Твари творчества | страница 37



«Что-то надо делать… Надо понять, что происходит. Работы нет. То, что предлагается, — на это нельзя соглашаться. Это просто невозможно играть, это измена себе, это инвалидность. Да ни я, ни Винни, просто не приспособлены к лживым улыбкам и общению с одушевленными предметами, которые зарабатывают на нас деньги. Мы пробовали, все заканчивалось скандалом и бегством. Мы заболевали. Винни что-то писал, потом пил. А я звонила и извинялась, придумывая оправдания. Разве можно объяснить антрепренеру, что у меня аллергия на вранье и воровство? Они даже не понимают, что такое вранье, для них — это среда обитания. Но может, дело не в них, а в том, что происходит смена эпохи Рыб на эпоху Водолея? Все манускрипты предупреждали: идет подготовка к появлению новой человеческой расы. Очевидно, старую расу при этом должно так трясти, как трясет сейчас нас? А люди-предметы, люди-зрители и люди-звезды, неужели они и есть нарождающаяся новая раса? Скорее это издержки переходного периода, мутация, которой подвержены слабые. Они не выдержали искушения иллюзией, порожденной кинематографом, телевидением, кибер-реальностью. Человеку дали зеркало в виде экрана, но не для того, чтоб он строил гримасы и врал, а чтобы разглядел свою сущность. А он остановился на разглядывании своего физического двойника в отражении. Полюбил его. Завел с ним роман. И даже не догадывается о том, что экран фиксирует энергию души и духа. И сохраняет память о том уродстве, которое ему показали. Зеркало, подаренное обезьяне! Да обезьяна намного лучше — проще, непосредственней. А вот люди совсем не непосредственные. Они передоверили роль Всевышнего режиссерам и продюсерам. Неужели они не чувствуют опасности своего положения? Надо что-то делать. Надо попытаться.

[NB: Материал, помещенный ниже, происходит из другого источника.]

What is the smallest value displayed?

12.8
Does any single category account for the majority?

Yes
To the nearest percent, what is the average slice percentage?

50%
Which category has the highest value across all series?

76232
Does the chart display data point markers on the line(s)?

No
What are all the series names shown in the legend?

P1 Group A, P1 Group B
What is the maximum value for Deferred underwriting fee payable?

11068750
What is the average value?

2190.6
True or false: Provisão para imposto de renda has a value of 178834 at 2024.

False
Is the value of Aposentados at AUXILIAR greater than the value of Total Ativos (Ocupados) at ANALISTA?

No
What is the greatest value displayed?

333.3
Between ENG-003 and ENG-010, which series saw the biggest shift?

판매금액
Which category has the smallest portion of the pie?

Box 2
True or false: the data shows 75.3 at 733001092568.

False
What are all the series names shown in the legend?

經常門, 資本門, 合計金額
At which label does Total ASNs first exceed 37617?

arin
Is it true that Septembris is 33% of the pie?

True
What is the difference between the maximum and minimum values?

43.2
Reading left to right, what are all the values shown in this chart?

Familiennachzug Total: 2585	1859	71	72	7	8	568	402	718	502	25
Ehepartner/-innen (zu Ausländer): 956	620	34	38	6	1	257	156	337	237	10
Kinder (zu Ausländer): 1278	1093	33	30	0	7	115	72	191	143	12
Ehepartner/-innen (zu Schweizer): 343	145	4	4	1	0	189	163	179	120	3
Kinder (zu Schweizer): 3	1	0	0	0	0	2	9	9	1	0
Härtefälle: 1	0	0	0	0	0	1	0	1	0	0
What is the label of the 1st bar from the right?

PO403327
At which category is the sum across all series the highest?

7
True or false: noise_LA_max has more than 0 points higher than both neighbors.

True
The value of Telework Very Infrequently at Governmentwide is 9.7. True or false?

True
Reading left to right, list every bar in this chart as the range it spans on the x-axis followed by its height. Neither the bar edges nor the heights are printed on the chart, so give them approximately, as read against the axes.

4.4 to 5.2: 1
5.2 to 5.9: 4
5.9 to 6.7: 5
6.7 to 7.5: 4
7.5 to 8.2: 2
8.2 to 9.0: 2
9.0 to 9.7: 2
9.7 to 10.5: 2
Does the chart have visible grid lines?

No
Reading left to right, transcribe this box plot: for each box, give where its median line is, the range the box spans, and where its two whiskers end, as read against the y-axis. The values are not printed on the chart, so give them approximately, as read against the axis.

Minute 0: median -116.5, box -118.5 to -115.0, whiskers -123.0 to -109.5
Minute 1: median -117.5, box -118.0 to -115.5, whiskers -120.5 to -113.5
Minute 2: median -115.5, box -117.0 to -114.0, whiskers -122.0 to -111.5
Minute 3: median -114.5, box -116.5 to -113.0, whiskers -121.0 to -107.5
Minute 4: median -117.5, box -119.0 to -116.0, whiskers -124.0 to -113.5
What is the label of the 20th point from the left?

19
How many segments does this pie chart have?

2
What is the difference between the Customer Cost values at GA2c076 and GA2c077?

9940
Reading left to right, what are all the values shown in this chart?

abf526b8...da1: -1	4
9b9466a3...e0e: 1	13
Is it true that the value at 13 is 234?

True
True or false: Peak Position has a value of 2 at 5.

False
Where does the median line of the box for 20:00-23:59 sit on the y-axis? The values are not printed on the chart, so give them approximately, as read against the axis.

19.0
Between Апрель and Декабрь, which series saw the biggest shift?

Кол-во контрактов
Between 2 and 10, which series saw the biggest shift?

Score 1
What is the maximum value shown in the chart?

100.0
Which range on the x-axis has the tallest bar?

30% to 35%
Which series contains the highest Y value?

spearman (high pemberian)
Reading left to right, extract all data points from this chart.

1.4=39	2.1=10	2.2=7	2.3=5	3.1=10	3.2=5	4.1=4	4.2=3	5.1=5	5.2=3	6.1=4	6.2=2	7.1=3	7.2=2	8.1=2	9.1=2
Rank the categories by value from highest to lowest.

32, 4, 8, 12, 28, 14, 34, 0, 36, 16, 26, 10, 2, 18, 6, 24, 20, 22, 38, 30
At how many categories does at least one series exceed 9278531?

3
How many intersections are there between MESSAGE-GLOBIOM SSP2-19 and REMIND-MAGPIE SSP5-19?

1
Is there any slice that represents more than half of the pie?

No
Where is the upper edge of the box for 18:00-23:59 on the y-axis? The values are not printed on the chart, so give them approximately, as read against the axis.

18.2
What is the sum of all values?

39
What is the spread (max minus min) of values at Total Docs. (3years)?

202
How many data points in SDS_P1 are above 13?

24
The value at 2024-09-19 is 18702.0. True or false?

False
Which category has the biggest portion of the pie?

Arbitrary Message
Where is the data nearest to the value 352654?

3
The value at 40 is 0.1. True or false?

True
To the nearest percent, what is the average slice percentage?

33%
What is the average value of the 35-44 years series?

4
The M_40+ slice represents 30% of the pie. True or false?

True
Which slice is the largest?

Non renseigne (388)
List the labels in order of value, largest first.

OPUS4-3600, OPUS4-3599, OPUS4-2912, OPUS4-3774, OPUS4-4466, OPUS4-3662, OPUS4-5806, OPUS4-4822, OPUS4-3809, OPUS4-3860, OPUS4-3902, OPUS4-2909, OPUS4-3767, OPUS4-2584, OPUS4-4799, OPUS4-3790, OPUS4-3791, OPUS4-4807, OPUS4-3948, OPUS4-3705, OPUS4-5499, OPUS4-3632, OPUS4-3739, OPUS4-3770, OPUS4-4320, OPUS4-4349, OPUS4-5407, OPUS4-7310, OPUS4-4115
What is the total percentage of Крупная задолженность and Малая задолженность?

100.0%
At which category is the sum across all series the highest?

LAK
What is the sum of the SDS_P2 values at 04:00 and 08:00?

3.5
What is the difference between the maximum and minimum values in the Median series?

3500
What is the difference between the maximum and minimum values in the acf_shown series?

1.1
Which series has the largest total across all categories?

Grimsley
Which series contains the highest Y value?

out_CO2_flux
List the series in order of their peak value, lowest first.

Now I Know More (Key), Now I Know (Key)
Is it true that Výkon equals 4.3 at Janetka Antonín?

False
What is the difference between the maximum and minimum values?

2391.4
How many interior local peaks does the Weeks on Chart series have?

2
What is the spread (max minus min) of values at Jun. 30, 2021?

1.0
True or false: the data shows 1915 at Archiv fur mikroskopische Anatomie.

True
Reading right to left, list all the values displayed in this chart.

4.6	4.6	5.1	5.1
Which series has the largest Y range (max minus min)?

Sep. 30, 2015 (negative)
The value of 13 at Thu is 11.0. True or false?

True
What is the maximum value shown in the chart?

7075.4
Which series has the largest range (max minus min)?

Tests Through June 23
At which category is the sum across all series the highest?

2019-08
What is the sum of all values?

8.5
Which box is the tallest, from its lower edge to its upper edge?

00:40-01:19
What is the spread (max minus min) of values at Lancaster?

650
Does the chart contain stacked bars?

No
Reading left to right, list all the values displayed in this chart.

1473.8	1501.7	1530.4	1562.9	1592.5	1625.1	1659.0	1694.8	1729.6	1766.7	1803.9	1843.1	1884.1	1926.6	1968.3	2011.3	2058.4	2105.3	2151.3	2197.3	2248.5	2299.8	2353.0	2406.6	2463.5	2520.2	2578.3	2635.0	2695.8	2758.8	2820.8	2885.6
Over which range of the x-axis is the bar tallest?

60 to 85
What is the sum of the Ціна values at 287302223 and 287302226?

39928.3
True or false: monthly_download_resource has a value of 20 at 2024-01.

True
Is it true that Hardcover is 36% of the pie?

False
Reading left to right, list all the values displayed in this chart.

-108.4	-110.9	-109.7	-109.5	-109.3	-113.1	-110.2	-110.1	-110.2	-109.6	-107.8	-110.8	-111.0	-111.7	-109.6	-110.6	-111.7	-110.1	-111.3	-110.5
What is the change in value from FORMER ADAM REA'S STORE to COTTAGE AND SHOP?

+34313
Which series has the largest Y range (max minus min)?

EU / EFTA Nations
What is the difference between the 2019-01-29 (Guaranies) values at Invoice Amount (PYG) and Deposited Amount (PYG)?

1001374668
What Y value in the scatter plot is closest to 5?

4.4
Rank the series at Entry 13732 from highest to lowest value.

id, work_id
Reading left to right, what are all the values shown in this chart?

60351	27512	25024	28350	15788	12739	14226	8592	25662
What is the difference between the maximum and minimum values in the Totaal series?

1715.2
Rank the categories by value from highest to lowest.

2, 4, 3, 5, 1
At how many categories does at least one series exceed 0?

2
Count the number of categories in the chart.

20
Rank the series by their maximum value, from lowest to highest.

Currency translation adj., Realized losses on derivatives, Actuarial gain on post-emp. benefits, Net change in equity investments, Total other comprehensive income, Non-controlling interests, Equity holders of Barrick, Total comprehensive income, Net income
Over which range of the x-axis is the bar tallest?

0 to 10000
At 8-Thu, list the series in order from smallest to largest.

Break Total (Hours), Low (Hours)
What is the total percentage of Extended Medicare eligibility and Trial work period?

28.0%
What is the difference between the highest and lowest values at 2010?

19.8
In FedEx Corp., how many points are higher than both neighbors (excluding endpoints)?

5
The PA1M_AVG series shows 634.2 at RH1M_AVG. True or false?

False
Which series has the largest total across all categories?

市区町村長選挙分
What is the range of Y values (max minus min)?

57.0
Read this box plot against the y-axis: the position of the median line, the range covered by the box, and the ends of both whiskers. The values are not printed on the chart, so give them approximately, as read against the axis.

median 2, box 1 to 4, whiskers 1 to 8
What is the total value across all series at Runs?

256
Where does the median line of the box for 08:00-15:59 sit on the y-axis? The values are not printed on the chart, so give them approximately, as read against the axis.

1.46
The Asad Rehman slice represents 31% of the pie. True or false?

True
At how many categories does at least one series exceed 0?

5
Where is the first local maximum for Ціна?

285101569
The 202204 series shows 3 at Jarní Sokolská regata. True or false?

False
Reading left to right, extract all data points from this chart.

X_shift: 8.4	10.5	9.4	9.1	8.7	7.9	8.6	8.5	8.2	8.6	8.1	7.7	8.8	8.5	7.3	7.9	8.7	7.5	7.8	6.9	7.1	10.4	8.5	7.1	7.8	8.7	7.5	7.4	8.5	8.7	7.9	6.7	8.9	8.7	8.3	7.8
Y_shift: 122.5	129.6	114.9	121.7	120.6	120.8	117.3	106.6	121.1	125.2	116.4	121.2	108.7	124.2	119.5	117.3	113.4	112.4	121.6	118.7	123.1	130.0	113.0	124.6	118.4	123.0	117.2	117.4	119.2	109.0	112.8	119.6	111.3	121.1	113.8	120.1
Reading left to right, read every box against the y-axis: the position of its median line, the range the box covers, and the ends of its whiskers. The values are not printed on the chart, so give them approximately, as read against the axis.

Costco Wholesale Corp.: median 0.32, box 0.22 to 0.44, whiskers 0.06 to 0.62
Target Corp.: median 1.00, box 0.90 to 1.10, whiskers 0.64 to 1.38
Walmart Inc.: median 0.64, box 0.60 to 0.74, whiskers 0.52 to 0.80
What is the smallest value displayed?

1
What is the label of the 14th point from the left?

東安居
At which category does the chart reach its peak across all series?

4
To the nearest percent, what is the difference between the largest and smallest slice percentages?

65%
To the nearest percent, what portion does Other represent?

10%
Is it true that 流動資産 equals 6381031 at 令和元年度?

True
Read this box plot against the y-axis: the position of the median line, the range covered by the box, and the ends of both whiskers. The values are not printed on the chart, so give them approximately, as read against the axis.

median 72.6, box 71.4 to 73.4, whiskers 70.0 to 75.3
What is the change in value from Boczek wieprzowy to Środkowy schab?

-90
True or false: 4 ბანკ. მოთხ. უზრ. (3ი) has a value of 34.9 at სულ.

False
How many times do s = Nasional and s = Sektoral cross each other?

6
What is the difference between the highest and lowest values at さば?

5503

Самое время пойти к депутату с какой-нибудь соседкой. И рассказать, что случилось в нашем переходе. Вступиться за оставшиеся деревья, за птиц, за собак и еще живых людей. Вопрос в том, — с какой из соседок? Кто свободен в рабочее время?»

Мысленно прикинув все возможные варианты, я остановилась на Мандарине. Представила, как она разгуливает по квартире в длинном пеньюаре и беседует с десятью своими кошками. Ей — то я и позвоню. Мандарина обожает скандалить — это доставляет ей удовольствие. И еще она защитница прав животных.

Зовут ее, конечно, Марина, а я ее прозвала Мандариной — за страсть к мандаринам. Хотя точно так же ее можно было назвать Кошкина мать.

Дома у нее, как в зверинце — кошки на диване, на шкафах, на подоконнике. Ей комфортнее с ними, чем с людьми. Приходишь к ней, она спрашивает: «Мандарин хочешь?». Если нет под рукой мандаринов, она тут же закуривает. Может, она так пытается бросить курить? Она вообще предпочитает есть все оранжевое: морковь, полузрелые помидоры, хурму, сливы, апельсины, но в основном мандарины. Во всех вазах в комнате тоже стоят оранжевые цветы — лилии, базарии или тилеции. Одним словом, Мандарина — редкий экземпляр. Может, даже редчайший.